→ **DIRECTIONS FOR THIS TASK**
Among the records that follow, set down only the lines from the one containing "right ankle: (133, 432)" to the one containing "right eye: (16, 197)", both included, exactly.

→ **DATA PROVIDED**

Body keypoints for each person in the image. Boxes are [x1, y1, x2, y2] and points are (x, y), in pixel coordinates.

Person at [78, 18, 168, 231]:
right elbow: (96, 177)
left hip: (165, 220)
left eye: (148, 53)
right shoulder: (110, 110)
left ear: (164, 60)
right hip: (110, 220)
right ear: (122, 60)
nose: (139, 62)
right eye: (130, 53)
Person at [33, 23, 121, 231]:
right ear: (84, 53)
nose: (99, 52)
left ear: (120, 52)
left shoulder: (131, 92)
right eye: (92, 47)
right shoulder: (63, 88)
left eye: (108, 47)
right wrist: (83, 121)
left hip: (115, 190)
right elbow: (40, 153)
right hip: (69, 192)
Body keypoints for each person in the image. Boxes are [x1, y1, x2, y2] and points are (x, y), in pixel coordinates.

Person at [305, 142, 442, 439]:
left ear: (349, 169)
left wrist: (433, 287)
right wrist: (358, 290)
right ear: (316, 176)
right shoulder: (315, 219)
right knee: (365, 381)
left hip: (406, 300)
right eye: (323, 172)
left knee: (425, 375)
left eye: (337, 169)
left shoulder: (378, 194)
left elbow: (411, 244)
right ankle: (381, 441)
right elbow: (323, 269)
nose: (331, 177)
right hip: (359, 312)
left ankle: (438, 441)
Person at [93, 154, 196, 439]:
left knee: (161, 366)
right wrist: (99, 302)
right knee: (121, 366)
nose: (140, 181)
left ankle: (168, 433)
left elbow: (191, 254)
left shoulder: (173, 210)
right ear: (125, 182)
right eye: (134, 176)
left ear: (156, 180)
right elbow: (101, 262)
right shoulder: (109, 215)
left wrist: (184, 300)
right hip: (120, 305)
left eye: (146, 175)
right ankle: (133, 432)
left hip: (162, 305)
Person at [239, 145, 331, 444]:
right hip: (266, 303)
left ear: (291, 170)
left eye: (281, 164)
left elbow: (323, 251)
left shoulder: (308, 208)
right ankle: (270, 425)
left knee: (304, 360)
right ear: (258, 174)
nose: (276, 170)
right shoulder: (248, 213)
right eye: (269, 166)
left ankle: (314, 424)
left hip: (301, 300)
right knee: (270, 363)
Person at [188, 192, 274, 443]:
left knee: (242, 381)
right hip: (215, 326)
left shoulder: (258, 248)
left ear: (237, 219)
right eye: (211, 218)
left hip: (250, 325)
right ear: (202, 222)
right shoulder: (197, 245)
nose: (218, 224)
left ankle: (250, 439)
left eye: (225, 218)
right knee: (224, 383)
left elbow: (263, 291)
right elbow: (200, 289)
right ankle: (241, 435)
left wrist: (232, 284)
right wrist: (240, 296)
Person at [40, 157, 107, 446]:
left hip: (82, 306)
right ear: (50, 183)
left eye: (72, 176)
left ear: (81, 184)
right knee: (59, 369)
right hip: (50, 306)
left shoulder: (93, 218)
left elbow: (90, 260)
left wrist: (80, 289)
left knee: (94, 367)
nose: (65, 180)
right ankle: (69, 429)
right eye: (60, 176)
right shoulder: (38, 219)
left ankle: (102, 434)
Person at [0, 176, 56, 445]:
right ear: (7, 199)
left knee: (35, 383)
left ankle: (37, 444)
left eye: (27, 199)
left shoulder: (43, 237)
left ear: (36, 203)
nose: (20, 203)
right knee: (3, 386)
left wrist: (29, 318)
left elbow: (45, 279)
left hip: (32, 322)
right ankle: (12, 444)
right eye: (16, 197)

* * *

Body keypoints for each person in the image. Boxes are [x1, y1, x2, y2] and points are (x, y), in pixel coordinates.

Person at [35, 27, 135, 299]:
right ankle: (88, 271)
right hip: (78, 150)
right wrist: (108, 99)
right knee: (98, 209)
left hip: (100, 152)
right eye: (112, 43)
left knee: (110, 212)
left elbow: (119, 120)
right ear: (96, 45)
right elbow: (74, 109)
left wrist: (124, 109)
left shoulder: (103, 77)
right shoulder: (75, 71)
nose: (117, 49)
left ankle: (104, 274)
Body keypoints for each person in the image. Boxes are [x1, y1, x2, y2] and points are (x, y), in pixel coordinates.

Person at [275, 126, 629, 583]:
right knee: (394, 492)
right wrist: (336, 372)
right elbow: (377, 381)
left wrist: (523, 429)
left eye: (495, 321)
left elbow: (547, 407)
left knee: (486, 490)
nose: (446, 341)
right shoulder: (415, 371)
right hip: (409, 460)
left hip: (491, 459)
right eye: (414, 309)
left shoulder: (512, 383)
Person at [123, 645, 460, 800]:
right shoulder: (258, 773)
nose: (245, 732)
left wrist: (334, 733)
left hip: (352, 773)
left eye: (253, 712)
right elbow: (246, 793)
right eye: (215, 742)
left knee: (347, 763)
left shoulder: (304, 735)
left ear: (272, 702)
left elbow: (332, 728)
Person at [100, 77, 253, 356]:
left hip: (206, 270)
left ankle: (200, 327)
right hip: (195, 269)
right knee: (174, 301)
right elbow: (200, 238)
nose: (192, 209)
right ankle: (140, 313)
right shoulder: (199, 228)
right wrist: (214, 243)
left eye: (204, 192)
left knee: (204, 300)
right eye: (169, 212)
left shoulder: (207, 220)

→ **FINISHED EXERCISE**
right ankle: (133, 432)
left hip: (162, 305)
Person at [239, 145, 331, 444]:
right hip: (266, 303)
left ear: (291, 170)
left eye: (281, 164)
left elbow: (323, 251)
left shoulder: (308, 208)
right ankle: (270, 425)
left knee: (304, 360)
right ear: (258, 174)
nose: (276, 170)
right shoulder: (248, 213)
right eye: (269, 166)
left ankle: (314, 424)
left hip: (301, 300)
right knee: (270, 363)
Person at [188, 192, 274, 443]:
left knee: (242, 381)
right hip: (215, 326)
left shoulder: (258, 248)
left ear: (237, 219)
right eye: (211, 218)
left hip: (250, 325)
right ear: (202, 222)
right shoulder: (197, 245)
nose: (218, 224)
left ankle: (250, 439)
left eye: (225, 218)
right knee: (224, 383)
left elbow: (263, 291)
right elbow: (200, 289)
right ankle: (241, 435)
left wrist: (232, 284)
right wrist: (240, 296)
Person at [40, 157, 107, 446]:
left hip: (82, 306)
right ear: (50, 183)
left eye: (72, 176)
left ear: (81, 184)
right knee: (59, 369)
right hip: (50, 306)
left shoulder: (93, 218)
left elbow: (90, 260)
left wrist: (80, 289)
left knee: (94, 367)
nose: (65, 180)
right ankle: (69, 429)
right eye: (60, 176)
right shoulder: (38, 219)
left ankle: (102, 434)
Person at [0, 176, 56, 445]:
right ear: (7, 199)
left knee: (35, 383)
left ankle: (37, 444)
left eye: (27, 199)
left shoulder: (43, 237)
left ear: (36, 203)
nose: (20, 203)
right knee: (3, 386)
left wrist: (29, 318)
left elbow: (45, 279)
left hip: (32, 322)
right ankle: (12, 444)
right eye: (16, 197)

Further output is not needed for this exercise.